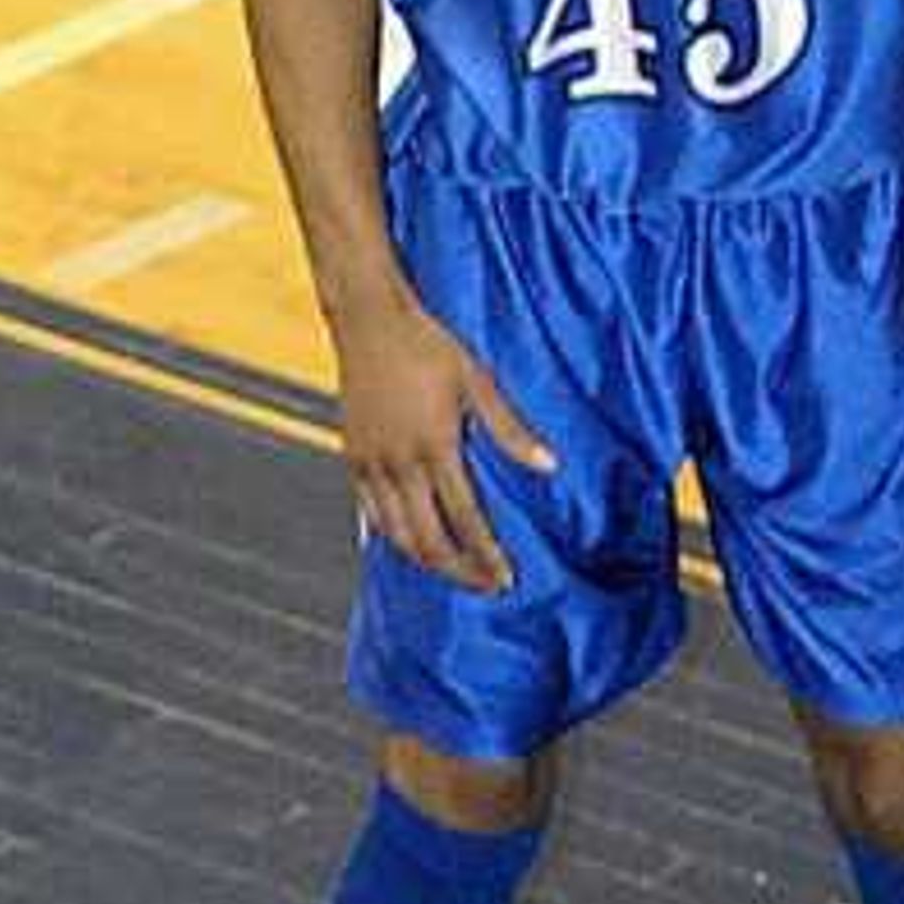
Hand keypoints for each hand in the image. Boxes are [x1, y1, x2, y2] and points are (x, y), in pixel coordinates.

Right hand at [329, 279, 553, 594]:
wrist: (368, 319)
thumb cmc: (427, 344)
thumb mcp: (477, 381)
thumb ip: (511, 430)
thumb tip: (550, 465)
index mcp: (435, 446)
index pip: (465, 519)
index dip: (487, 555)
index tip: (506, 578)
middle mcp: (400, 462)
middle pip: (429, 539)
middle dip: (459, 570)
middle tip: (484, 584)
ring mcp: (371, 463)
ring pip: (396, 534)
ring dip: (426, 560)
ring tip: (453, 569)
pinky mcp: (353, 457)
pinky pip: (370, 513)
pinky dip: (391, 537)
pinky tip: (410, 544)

BRIEF:
Tell how many lines of the data contain "pinky". Nothing but the number belongs in the reply.

EXERCISE ANSWER:
4